# A useless non-RIP Gaussian matrix

Recently, for some unrelated reasons, I discovered that it is actually very easy to generate a Gaussian matrix \(\Phi\) that **does not** respect the *restricted isometry property* (RIP) [1]. I recall that such a matrix is RIP if there exists a (restricted isometry) constant \(0<\delta<1\) such that, for any \(K\)-sparse vector \(w \in \mathbb R^N\),
\[(1-\delta)\|w\|^2\leq \|\Phi w\|^2 \leq (1+\delta)\|w\|^2.\]

This is maybe obvious and it probably serves to nothing but here is anyway the argument.

Take a \(K\)-sparse vector \(x\) in \(\mathbb R\) and generate randomly two Gaussian matrices \(U\) and \(V\) in \(\mathbb R^{M\times N}\) with i.i.d. entries drawn from \(\mathcal N(0,1)\). From the vectors \(a=Ux\) and \(b=Vx\), you can form two new vectors \(c\) and \(s\) such that \(c_i = a_i / \sqrt{a_i^2 + b_i^2}\) and \(s_i = b_i / \sqrt{a_i^2 + b_i^2}\).

Then, it is easy to show that matrix \[\Phi = {\rm diag}( c) V - {\rm diag}(s)U\] is actually Gaussian except in the direction of \(x\) (where it vanishes to 0).

This can be seen more clearly in the case where \(x = (1,0,\cdots,0)^\top\). Then the first column of \(\Phi\) is \(0\) and the rest of the matrix is independent of \({\rm diag}( c)\) and \({\rm diag}(s)\). Conditionally to the value of these two diagonal matrices, this part of \(\Phi\) is therefore Gaussian with each \(ij\) entry (\(j\geq 2\)) of variance \(c_i^2 + s_i^2 = 1\). Then, the condition can be removed by expectation rule to lead to the cdf of \(\Phi\), and then to the pdf by differentiation, recovering the Gaussian distribution in the orthogonal space of \(x\).

However, \(\Phi\) cannot be RIP. First, obviously since \(\Phi x = 0\) which shows, by construction, that at least one \(K\)-sparse vector (that is, \(x\)) is in the null space of \(\Phi\). Second, by taking vectors in \(x + \Sigma_K = x + \{u: \|u\|_0 \leq K \}\), we clearly have \(\|\Phi (x + u)\| = \|\Phi u\|\) for any \(u \in \Sigma_K\). Therefore, we can alway take the norm of \(u\) sufficiently small so that \(\|\Phi (x + u)\|\) is far from \(\|x + u\|\).
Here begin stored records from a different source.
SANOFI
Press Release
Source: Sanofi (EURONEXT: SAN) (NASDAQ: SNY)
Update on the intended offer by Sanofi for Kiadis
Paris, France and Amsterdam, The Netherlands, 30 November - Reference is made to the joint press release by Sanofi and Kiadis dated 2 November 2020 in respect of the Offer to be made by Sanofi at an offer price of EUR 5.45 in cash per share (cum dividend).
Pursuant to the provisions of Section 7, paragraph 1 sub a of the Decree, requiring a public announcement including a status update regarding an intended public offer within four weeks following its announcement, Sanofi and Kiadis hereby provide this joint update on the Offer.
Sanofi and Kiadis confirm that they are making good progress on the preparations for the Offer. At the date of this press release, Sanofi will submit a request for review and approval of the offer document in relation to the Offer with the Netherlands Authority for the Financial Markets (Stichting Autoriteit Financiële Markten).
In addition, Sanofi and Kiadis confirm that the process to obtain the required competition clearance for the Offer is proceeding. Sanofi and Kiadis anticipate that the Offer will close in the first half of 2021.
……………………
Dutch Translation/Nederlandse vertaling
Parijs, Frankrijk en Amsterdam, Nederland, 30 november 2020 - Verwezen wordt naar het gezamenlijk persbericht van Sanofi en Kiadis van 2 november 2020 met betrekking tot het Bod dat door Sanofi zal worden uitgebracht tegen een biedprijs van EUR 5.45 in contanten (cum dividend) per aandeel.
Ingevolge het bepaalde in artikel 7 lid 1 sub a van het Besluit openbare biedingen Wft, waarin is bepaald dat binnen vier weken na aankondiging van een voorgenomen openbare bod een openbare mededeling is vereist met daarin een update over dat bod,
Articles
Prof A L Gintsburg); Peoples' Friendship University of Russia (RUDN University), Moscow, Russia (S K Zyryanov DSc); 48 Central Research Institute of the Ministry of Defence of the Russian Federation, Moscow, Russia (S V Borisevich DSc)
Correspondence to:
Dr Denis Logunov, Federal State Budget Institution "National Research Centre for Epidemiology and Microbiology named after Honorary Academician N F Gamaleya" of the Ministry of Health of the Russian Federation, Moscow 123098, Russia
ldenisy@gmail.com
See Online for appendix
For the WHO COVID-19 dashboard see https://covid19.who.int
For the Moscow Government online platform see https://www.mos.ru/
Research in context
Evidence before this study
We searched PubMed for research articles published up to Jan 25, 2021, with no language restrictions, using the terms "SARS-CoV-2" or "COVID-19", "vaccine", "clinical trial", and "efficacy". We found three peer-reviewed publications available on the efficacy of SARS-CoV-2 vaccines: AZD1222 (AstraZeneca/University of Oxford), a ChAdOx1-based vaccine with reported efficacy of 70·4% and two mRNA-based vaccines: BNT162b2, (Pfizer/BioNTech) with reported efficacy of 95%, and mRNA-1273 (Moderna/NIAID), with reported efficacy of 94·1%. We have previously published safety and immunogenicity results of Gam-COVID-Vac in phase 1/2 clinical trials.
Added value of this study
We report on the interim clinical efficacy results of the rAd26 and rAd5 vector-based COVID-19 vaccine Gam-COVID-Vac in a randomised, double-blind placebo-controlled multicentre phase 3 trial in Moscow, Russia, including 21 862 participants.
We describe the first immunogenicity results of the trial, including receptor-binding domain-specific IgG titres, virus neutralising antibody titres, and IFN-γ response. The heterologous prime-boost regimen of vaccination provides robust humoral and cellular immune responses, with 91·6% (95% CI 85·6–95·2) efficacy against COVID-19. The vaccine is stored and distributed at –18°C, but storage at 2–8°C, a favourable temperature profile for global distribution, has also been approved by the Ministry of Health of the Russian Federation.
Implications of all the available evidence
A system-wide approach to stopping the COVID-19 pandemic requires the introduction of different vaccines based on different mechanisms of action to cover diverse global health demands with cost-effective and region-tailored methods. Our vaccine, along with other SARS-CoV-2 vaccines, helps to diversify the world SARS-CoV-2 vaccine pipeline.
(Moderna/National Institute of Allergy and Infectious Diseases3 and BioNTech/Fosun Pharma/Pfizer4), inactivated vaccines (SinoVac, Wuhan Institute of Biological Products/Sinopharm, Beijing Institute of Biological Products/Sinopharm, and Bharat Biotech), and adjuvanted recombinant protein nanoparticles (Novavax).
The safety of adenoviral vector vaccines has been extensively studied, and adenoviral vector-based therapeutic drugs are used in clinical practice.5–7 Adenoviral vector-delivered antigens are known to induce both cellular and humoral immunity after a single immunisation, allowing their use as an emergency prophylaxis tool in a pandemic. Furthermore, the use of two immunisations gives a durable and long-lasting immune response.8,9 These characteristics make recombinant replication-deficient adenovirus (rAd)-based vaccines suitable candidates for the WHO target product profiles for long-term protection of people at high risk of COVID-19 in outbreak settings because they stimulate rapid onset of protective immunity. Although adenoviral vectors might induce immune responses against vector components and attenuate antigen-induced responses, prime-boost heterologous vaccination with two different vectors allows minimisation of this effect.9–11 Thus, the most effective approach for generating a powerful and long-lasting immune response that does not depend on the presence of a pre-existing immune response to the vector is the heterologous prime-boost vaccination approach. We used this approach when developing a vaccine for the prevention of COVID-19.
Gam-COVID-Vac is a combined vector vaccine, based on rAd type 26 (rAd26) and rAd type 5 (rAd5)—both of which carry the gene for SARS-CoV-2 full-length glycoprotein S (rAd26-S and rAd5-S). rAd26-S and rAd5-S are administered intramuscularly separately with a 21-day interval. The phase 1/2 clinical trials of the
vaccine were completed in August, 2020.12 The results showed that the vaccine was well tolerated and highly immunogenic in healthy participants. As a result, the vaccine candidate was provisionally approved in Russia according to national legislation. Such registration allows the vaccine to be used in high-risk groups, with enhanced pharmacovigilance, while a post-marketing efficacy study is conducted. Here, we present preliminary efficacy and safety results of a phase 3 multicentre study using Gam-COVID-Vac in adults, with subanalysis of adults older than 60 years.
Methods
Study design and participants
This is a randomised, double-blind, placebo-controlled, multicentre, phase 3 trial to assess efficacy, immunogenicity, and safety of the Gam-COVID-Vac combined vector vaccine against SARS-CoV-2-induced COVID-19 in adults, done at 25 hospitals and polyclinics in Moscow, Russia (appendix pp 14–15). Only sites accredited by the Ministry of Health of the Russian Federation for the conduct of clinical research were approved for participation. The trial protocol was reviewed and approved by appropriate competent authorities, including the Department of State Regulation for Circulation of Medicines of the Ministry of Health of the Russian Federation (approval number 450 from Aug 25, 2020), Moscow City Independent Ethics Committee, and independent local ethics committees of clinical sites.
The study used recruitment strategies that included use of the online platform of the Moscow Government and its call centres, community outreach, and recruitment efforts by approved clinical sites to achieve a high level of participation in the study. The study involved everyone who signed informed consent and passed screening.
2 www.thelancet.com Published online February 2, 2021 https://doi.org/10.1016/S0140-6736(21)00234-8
Of course, for the space of \(K\)-sparse vectors orthogonal to \(x\), the matrix is still RIP. It is easy to follow the argument above for proving that \(\Phi\) is Gaussian in this space and then to use classical RIP proof [2].

All this is also very close from the “Cancel-then-Recover” strategy developed in [3]. The only purpose of this post to prove the (useless) result that combining two Gaussian matrices as in (1) leads to a non-RIP matrix.

*References*:

- [1] Candes, Emmanuel J., and Terence Tao. “Decoding by linear programming.”
*Information Theory, IEEE Transactions on*51.12 (2005): 4203-4215. - [2] Baraniuk, Richard, et al. “A simple proof of the restricted isometry property for random matrices.”
*Constructive Approximation*28.3 (2008): 253-263. - [3] Davenport, Mark A., et al. “Signal processing with compressive measurements.”
*Selected Topics in Signal Processing, IEEE Journal of*4.2 (2010): 445-460.